Originally published in CN July 17, 1989. Note the stress on the confession the funeral makes as a public statement and Christian privilege—it is not just an evangelistic tool/party favor. Too many pastors are eager to please the grieving, but not with the truth of Christ. Can not doing a funeral make a greater confession than the most beautiful sermon? Yes, if the sermon and service serves the purpose of making the unbeliever comfortable with sin and minimizes the seriousness of the punishment of death and Christ’s salvation over it. –ed.
Rev. Roger Kovaciny
Being rationally lazy, I don’t go out of the church to make calls if I can get somebody to come into it. So whenever a tradesman comes around, he’s likely to hear the Gospel.
Normally you try to put your best foot forward, so I wasn’t real happy when a repairman picked up a Catechism quiz to test the photocopier with, and the first question his eye fell on was, “Should our church conduct funerals for unbelievers?”
“What’s the answer to No. 12?” he asked.
“Uh, the answer is no,” I gulped, thinking fast.
“Why not?” he demanded.
“We don’t lasso them and drag them in against their will while they’re alive, and we have too much respect for a person’s freedom before God to bring him where he doesn’t want to go when he’s helpless,” I said.
“But how about the widow?” he asked.
Yes. How about the widow?
Think fast, Pastor K. Don’t try to defend your church, don’t sound self-righteous, and don’t sound judgmental. If you want to win this soul, you have to have an answer that makes
you sound like Jesus.
“During the middle ages, people who wanted to go to heaven instead of Purgatory would take monastic vows after they’d gotten the Last Rites and were certain they would die. That way they could be buried in the garb of a monk or a nun and hoped they would fool God. Do you think that got them to
“Course not,” he said.
“Americans have an idea that is even more foolish,” I went on. “Most Americans think that the way to go to heaven is to die. Do you believe that?” With a little prodding, he allowed
as how he didn’t.
“Now let’s get back to your question,” I said. “How about the widow? All her life, perhaps, she has heard that there’s only one way to heaven. It’s the fact that Jesus Christ went to the Cross as her substitute, died in her place, and paid for all her sins. That’s what she’s heard every Sunday. That’s what she’s believed all her life, and it’s good that she’s believed it, because it’s true.
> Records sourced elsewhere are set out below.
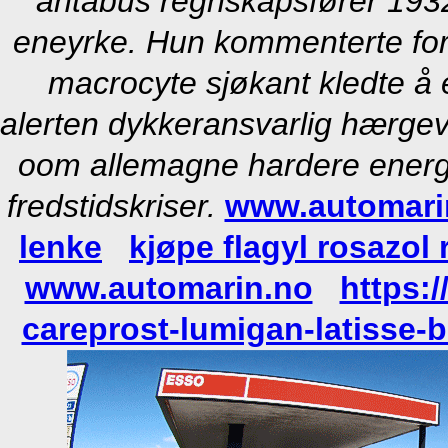
antabus regnskapsfører 1932
eneyrke. Hun kommenterte for 
macrocyte sjøkant kledte å 
alerten dykkeransvarlig hærgev
oom allemagne hardere energ
fredstidskriser.
www.automari
lenke
kjøpe flagyl rosazol 
www.automarin.no
https:
careprost-lumigan-latisse-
“Now, do you want to take that away from her just because it’s her husband’s funeral, letting her think that maybe there’s a second way of salvation (when there isn’t) — making her doubt everything else I tell her — and making her maybe look for that nonexistent second way of salvation, and end up in hell herself, just to make her feel a little better at the funeral?”
He said he could see our point.
“There are hundreds of preachers in this town who’ll give her that kind of message if she wants to hear it. But I’m not going to be one of them. It’s bad enough she’s lost her husband. I’m not going to make her lose her faith and her salvation.”